A esa altura del conflicto, la mujer venía atravesando un tratamiento psicológico y psiquiátrico. No sólo por la conflictiva separación, sino porque también había denunciado que en 2016 había sido golpeada y abusada sexualmente por Germán Barrale. La víctima indicó que mientras la agredía sexualmente el hombre la amenazaba con un cuchillo y le decía que la iba a desmembrar.
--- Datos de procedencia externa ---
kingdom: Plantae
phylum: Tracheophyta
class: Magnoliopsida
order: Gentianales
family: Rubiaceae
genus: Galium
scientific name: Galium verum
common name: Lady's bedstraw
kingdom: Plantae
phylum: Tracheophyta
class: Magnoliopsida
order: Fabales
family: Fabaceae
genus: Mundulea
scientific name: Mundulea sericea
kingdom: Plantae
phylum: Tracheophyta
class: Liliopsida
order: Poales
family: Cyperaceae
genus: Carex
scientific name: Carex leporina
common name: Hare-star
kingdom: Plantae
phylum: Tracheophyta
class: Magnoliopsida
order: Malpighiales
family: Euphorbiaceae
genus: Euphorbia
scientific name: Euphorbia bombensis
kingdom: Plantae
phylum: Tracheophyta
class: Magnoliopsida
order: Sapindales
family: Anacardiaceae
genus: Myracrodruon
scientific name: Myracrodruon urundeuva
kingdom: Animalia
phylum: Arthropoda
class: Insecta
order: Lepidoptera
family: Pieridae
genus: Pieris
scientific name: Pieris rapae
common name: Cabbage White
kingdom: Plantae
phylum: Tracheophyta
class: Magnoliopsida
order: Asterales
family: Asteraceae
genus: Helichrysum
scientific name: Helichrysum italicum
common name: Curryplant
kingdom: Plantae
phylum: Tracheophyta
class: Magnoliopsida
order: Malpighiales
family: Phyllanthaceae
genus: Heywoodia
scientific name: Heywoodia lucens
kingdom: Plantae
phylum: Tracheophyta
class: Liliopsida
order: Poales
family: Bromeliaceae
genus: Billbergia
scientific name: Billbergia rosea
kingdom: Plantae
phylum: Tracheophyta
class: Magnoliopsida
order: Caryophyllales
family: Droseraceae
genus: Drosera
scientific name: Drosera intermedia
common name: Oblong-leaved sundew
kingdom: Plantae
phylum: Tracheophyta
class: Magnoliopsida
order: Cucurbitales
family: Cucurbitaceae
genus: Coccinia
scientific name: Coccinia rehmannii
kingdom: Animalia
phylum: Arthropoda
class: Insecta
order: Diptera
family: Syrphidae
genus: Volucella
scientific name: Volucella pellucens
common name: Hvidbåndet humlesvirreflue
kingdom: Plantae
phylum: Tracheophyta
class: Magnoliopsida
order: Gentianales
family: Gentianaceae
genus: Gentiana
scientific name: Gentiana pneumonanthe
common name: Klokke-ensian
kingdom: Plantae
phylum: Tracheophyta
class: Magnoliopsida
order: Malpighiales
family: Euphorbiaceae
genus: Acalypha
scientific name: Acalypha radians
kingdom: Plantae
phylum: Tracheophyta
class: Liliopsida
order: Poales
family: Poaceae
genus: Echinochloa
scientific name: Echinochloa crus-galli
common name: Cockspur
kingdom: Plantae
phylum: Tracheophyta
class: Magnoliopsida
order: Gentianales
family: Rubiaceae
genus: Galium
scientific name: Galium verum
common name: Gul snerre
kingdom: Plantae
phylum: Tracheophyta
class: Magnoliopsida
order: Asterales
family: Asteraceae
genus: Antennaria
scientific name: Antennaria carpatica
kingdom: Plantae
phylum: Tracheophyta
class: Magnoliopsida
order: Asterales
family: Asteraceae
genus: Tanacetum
Volviendo al año 2021, cuando leyó los mensajes enviados supuestamente por sus hijos, algo se terminó de quebrar en su mente e intentó quitarse la vida. La mujer consumió varios medicamentos sedantes y una botella de ron. Antes de desvanecerse le envió un mensaje de despedida a su hermana. Esta última le avisó a otro hermano, miembro de la Policía, llamaron al 911 e ingresaron al domicilio para rescatarla. Terminaron salvando su vida.
La investigación judicial
Se inició una investigación penal tras ese suceso. La víctima declaró que intentó concretar el suicidio porque sus hijos se lo habían pedido, aunque mientras hablaba en ese testimonio comenzó a darse cuenta de que los celulares podrían haber sido manipulados por su exesposo.
El menor de los hijos, que por entonces tenía 13 años, declaró tiempo después en una cámara Gesell. Su testimonio fue lapidario ya que aseguró que efectivamente era su padre quien escribía desde su teléfono: "Me parece que mi papá nos quería usar de medio para que él quede libre de las denuncias, que quede absuelto y no tenga más problemas", resumió.
Germán Barrale terminó imputado por los delitos de instigación al suicidio, abuso sexual con acceso carnal agravado por el uso de arma y privación ilegítima de la libertad agravada por ser cometida con violencia. Todo en un contexto de violencia de género.
En los últimos días enfrentó un juicio oral donde fue encontrado culpable y le dictaron una condena de 11 años de prisión, que se unificaron en un total de 13 años debido a la pena condicional que tenía por las amenazas a su amante. De hecho, fuentes judiciales detallaron que esta última mujer fue una testigo clave en el juicio.
El hombre se encuentra en prisión domiciliaria, aunque la fiscal Laura Rousselle y el abogado querellante Nicolás Lucero pidieron que se revoque esa modalidad ante el inminente riesgo de fuga que aumentó tras ser declarado culpable por el intento de suicidio y el abuso sexual a su expareja. Ahora deberá resolver este punto el mismo Tribunal que lo condenó, integrado por los jueces Carolina Colucci, Mateo Bermejo y Belén Renna.